-- What to do --
Give the lines below again exactly, starting with the line that holds "Sylt, Pop, Rock, Hits, Charts" and going on through the line that holds "toute confiance. Il".

-- Records shown --
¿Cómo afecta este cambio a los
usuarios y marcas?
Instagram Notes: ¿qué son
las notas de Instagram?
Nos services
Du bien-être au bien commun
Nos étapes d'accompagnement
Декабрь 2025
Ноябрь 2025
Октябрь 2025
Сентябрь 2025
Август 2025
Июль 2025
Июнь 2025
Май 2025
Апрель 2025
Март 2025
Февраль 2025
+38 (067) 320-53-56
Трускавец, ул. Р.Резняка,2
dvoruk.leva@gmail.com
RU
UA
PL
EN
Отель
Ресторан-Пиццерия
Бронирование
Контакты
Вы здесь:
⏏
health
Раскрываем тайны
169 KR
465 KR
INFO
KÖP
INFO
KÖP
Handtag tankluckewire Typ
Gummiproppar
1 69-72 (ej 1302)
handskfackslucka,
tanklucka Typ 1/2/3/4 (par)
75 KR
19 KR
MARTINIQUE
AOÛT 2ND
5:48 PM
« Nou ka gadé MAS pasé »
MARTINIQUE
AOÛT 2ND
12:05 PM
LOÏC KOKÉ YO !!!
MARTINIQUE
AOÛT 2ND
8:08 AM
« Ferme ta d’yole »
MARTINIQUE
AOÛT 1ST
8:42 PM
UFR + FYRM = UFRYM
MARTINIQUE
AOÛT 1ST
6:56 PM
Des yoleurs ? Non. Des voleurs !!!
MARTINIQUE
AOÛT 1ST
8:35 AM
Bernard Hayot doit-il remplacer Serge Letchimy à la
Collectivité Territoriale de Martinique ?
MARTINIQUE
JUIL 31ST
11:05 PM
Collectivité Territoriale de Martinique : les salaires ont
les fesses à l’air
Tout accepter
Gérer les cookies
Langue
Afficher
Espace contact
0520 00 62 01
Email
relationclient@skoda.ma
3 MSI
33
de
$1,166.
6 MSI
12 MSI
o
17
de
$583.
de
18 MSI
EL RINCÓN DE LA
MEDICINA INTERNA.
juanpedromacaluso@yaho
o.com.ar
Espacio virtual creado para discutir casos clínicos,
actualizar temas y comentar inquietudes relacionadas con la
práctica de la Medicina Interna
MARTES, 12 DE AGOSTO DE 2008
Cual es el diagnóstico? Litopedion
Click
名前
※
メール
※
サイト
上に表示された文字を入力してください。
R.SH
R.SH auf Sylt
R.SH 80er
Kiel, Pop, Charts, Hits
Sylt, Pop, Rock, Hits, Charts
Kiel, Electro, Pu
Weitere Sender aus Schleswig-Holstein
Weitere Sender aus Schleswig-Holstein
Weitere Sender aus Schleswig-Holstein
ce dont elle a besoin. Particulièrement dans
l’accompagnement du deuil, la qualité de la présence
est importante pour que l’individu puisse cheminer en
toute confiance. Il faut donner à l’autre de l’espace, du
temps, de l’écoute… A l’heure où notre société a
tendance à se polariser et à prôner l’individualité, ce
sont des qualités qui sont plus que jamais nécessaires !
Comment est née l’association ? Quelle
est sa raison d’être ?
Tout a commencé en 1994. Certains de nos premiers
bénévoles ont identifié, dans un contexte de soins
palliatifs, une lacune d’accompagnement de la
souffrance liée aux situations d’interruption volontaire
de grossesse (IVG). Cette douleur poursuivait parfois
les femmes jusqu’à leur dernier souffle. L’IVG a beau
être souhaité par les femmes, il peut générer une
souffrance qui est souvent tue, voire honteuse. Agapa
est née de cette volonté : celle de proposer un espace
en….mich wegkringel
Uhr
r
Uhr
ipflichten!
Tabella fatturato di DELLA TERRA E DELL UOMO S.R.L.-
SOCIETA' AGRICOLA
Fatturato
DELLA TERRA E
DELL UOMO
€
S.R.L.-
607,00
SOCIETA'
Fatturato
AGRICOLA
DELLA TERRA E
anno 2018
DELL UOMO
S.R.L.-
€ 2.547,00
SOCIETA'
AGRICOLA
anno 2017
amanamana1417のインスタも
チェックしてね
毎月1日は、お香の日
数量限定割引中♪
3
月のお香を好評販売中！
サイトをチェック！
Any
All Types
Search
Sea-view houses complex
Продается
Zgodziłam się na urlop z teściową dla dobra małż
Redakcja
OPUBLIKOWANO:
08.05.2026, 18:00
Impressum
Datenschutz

-- Completed task --
Sylt, Pop, Rock, Hits, Charts
Kiel, Electro, Pu
Weitere Sender aus Schleswig-Holstein
Weitere Sender aus Schleswig-Holstein
Weitere Sender aus Schleswig-Holstein
ce dont elle a besoin. Particulièrement dans
l’accompagnement du deuil, la qualité de la présence
est importante pour que l’individu puisse cheminer en
toute confiance. Il faut donner à l’autre de l’espace, du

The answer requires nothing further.